Piers Sellers: a Revolution in Earth Science

Piers Sellers, a NASA astronaut as well as a NASA deputy director, has been on three space shuttle missions and has done six space walks. NASA.
Piers Sellers, a NASA astronaut as well as a NASA deputy director, has been on three space shuttle missions and has done six space walks. NASA.

Astronaut and NASA researcher Piers Sellers gave a digital tour of the Earth’s biosphere in a February 2015 talk at the Jackson School of Geosciences that highlighted the causes and effects of climate change.

In his talk, Sellers, who is deputy director of the Sciences and Exploration Directorate at NASA’s Goddard Space Flight Center, used computer graphics generated from satellite data to illus­trate an array of phenomena happening on planet Earth, from the winding flow of ocean currents to electric nodes of cities seen from space.

“It’s a revolution in Earth science, an absolute revolution,” Sellers said after explaining the many parameters that satellites constantly monitor as they orbit the globe.

The topics he focused the most on were the state of the planet’s ice sheets and atmospheric CO2 concentration.

A scientific visualization of the Earth's ocean currents. NASA.
A scientific visualization of the Earth’s ocean currents. NASA.

The Arctic ice sheet has undergone dramatic change over the past 30 years, Sellers illustrated using a graph and model.
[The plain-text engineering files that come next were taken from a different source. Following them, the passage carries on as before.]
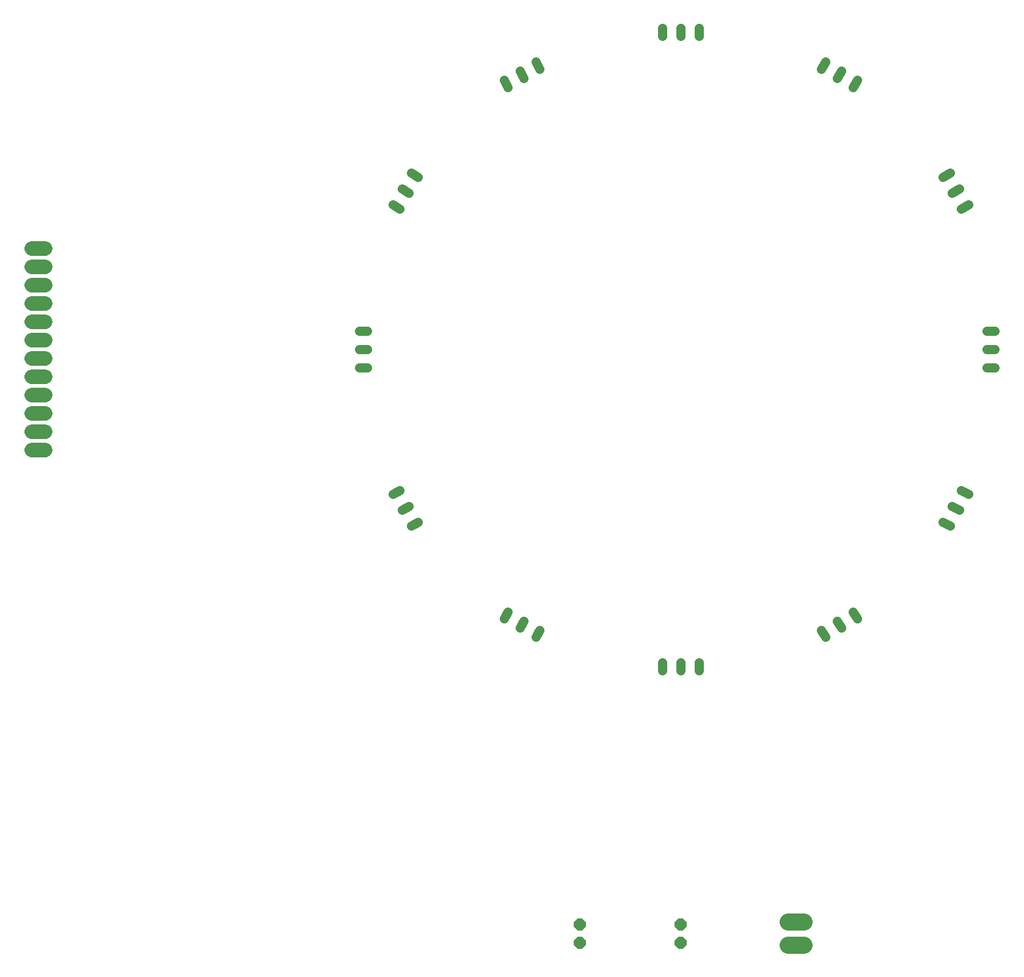
<source format=gts>
G04 EAGLE Gerber RS-274X export*
G75*
%MOMM*%
%FSLAX34Y34*%
%LPD*%
%INSoldermask Top*%
%IPPOS*%
%AMOC8*
5,1,8,0,0,1.08239X$1,22.5*%
G01*
%ADD10P,1.803519X8X292.500000*%
%ADD11C,2.032000*%
%ADD12C,1.311200*%
%ADD13C,2.387600*%


D10*
X0Y-797300D03*
X0Y-822700D03*
X-140000Y-797300D03*
X-140000Y-822700D03*
D11*
X-880856Y139700D02*
X-899144Y139700D01*
X-899144Y114300D02*
X-880856Y114300D01*
X-880856Y88900D02*
X-899144Y88900D01*
X-899144Y63500D02*
X-880856Y63500D01*
X-880856Y38100D02*
X-899144Y38100D01*
X-899144Y12700D02*
X-880856Y12700D01*
X-880856Y-12700D02*
X-899144Y-12700D01*
X-899144Y-38100D02*
X-880856Y-38100D01*
X-880856Y-63500D02*
X-899144Y-63500D01*
X-899144Y-88900D02*
X-880856Y-88900D01*
X-880856Y-114300D02*
X-899144Y-114300D01*
X-899144Y-139700D02*
X-880856Y-139700D01*
D12*
X363553Y239227D02*
X373149Y244767D01*
X385849Y222770D02*
X376253Y217230D01*
X388953Y195233D02*
X398549Y200773D01*
X195233Y388953D02*
X200773Y398549D01*
X222770Y385849D02*
X217230Y376253D01*
X239227Y363553D02*
X244767Y373149D01*
X-25400Y434460D02*
X-25400Y445540D01*
X0Y445540D02*
X0Y434460D01*
X25400Y434460D02*
X25400Y445540D01*
X-239227Y363553D02*
X-244767Y373149D01*
X-222770Y385849D02*
X-217230Y376253D01*
X-195233Y388953D02*
X-200773Y398549D01*
X-388953Y195233D02*
X-398549Y200773D01*
X-385849Y222770D02*
X-376253Y217230D01*
X-363553Y239227D02*
X-373149Y244767D01*
X-434460Y-25400D02*
X-445540Y-25400D01*
X-445540Y0D02*
X-434460Y0D01*
X-434460Y25400D02*
X-445540Y25400D01*
X-363553Y-239227D02*
X-373149Y-244767D01*
X-385849Y-222770D02*
X-376253Y-217230D01*
X-388953Y-195233D02*
X-398549Y-200773D01*
X-195233Y-388953D02*
X-200773Y-398549D01*
X-222770Y-385849D02*
X-217230Y-376253D01*
X-239227Y-363553D02*
X-244767Y-373149D01*
X25400Y-434460D02*
X25400Y-445540D01*
X0Y-445540D02*
X0Y-434460D01*
X-25400Y-434460D02*
X-25400Y-445540D01*
X239227Y-363553D02*
X244767Y-373149D01*
X222770Y-385849D02*
X217230Y-376253D01*
X195233Y-388953D02*
X200773Y-398549D01*
X388953Y-195233D02*
X398549Y-200773D01*
X385849Y-222770D02*
X376253Y-217230D01*
X363553Y-239227D02*
X373149Y-244767D01*
D13*
X170922Y-826000D02*
X149078Y-826000D01*
X149078Y-794000D02*
X170922Y-794000D01*
D12*
X424460Y25400D02*
X435540Y25400D01*
X435540Y0D02*
X424460Y0D01*
X424460Y-25400D02*
X435540Y-25400D01*
M02*

</source>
The multiyear ice is almost all gone, and the area of the ice sheet has shrunk by half since 1979.

“If you believe the models, it means in 30 years you’ll be able to kayak over the top of the world…over an ice-free ocean,” Sellers said. “It’s quite a remarkable change here.”
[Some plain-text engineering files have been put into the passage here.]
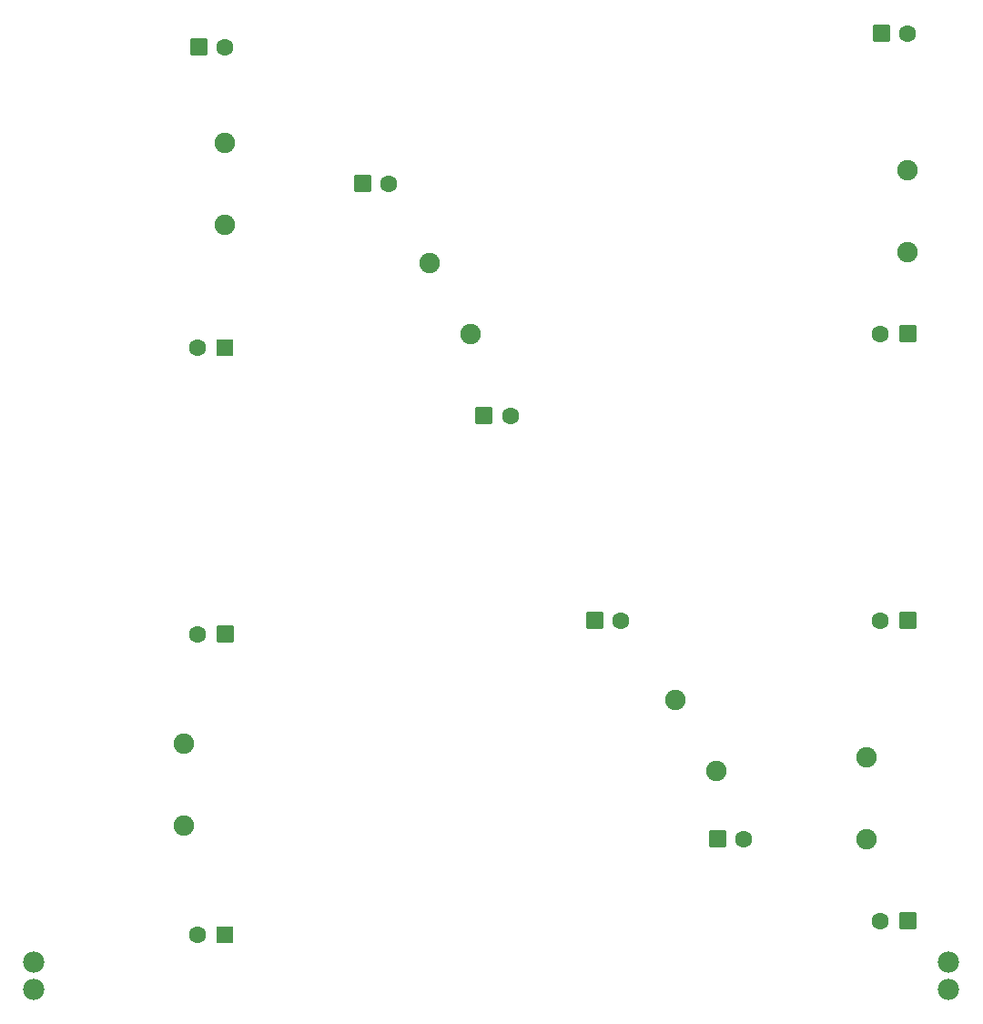
<source format=gtl>
G04 MADE WITH FRITZING*
G04 WWW.FRITZING.ORG*
G04 DOUBLE SIDED*
G04 HOLES PLATED*
G04 CONTOUR ON CENTER OF CONTOUR VECTOR*
%ASAXBY*%
%FSLAX23Y23*%
%MOIN*%
%OFA0B0*%
%SFA1.0B1.0*%
%ADD10C,0.062992*%
%ADD11C,0.075000*%
%ADD12C,0.078000*%
%ADD13R,0.062992X0.062992*%
%ADD14C,0.015748*%
%LNCOPPER1*%
G90*
G70*
G54D10*
X1335Y3105D03*
X1434Y3105D03*
X3235Y3655D03*
X3334Y3655D03*
X3332Y2555D03*
X3234Y2555D03*
X3332Y1505D03*
X3234Y1505D03*
X3332Y405D03*
X3234Y405D03*
X2635Y705D03*
X2734Y705D03*
X2185Y1505D03*
X2284Y1505D03*
X1781Y2255D03*
X1879Y2255D03*
X735Y3605D03*
X834Y3605D03*
X832Y2505D03*
X734Y2505D03*
X832Y1455D03*
X734Y1455D03*
X832Y355D03*
X734Y355D03*
G54D11*
X3334Y3155D03*
X3334Y2855D03*
X3184Y1005D03*
X3184Y705D03*
X2634Y955D03*
X2484Y1215D03*
X1734Y2555D03*
X1584Y2815D03*
X834Y3255D03*
X834Y2955D03*
X684Y1055D03*
X684Y755D03*
G54D12*
X134Y155D03*
X134Y255D03*
X3484Y155D03*
X3484Y255D03*
G54D13*
X832Y2505D03*
X832Y355D03*
G54D14*
X1359Y3082D02*
X1312Y3082D01*
X1312Y3129D01*
X1359Y3129D01*
X1359Y3082D01*
D02*
X3259Y3632D02*
X3212Y3632D01*
X3212Y3679D01*
X3259Y3679D01*
X3259Y3632D01*
D02*
X3308Y2579D02*
X3356Y2579D01*
X3356Y2532D01*
X3308Y2532D01*
X3308Y2579D01*
D02*
X3308Y1529D02*
X3356Y1529D01*
X3356Y1482D01*
X3308Y1482D01*
X3308Y1529D01*
D02*
X3308Y429D02*
X3356Y429D01*
X3356Y382D01*
X3308Y382D01*
X3308Y429D01*
D02*
X2659Y682D02*
X2612Y682D01*
X2612Y729D01*
X2659Y729D01*
X2659Y682D01*
D02*
X2209Y1482D02*
X2162Y1482D01*
X2162Y1529D01*
X2209Y1529D01*
X2209Y1482D01*
D02*
X1804Y2232D02*
X1757Y2232D01*
X1757Y2279D01*
X1804Y2279D01*
X1804Y2232D01*
D02*
X759Y3582D02*
X712Y3582D01*
X712Y3629D01*
X759Y3629D01*
X759Y3582D01*
D02*
X808Y1479D02*
X856Y1479D01*
X856Y1432D01*
X808Y1432D01*
X808Y1479D01*
D02*
G04 End of Copper1*
M02*
</source>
The reason for the extreme and rapid loss is complex, Sellers said, with factors as varied as winds pushing ice, and the self-catalyzing albedo effect — a process where dark ocean water absorbs heat, melts ice, and perpetuates the process by revealing more water.

“It is not a straightforward problem. It’s not just heat in, melt out,” Sellers said. “There’s other stuff going on.”

However, based on measurements from scientific instruments, from LIDAR deployed on planes and monitoring devices on satellites, the net state of ice on the planet is in decline, Sellers said. And although the Arctic is experiencing the most dramatic decline, the ice sheets of Antarctica and Greenland are also expe­riencing changes. In both regions, the rate glaciers are moving toward the sea is accelerating, with Greenland’s rate doubling in speed since first being recorded 20 years ago.

While sea ice is decreasing, carbon dioxide is on the rise, Sellers said.

Using a graphic indicating atmospheric carbon dioxide concentration from 2004-2014, Sellers showed how the concentration of carbon in the atmosphere is increasing overall, while still cyclically rising and falling as carbon is released by industry, volcanoes and fires, and absorbed by oceans and plants. A progressively thickening band of CO2 across the northern hemisphere is the result of industry activity, Sellers said.

“There is a constant gradient between the northern hemi­sphere and the southern hemisphere because all the release is up there,” Sellers said.

Years of data combined with mecha­nistic knowledge have enabled models of the whole planet accurate enough to save lives by predicting the paths of storms, such as Hurricane Sandy in 2013, Sellers said. However, in the long term they paint a bleak picture of global tempera­ture rising with CO2 levels.

The models are reliable at predicting the impacts of a 4-degree temperature increase. After 4 degrees is when things become uncertain for the models, as well as the planet, Sellers said.

“When we get into a 4-degree world it’s rough. It may be a different kind of planet,” Sellers said.

Despite the model projections, Sellers said he believes it’s possible to turn the future around.

“We have an example that should give us a course for optimism,” he said. “The ozone hole.”

Through an international effort started when the hole was first detected in the 1980s, humans have been able to halt the hole’s widening, and create an environment where the ozone layer may be able to recover to its baseline state, Sellers explained.

“It was policy that was advised by scientific data and predic­tions that gave a good example of a happy ending.”

Sellers said that he has similar hopes for humanity when it comes to tackling climate change.

“Every person who arrives on the Earth not only comes with their own demands, but their own talents and creativity and what they want to contribute,” Sellers said. “And so the people who arrive are going to be part of the solution to get us out of trouble, and that includes all of you younger people here.”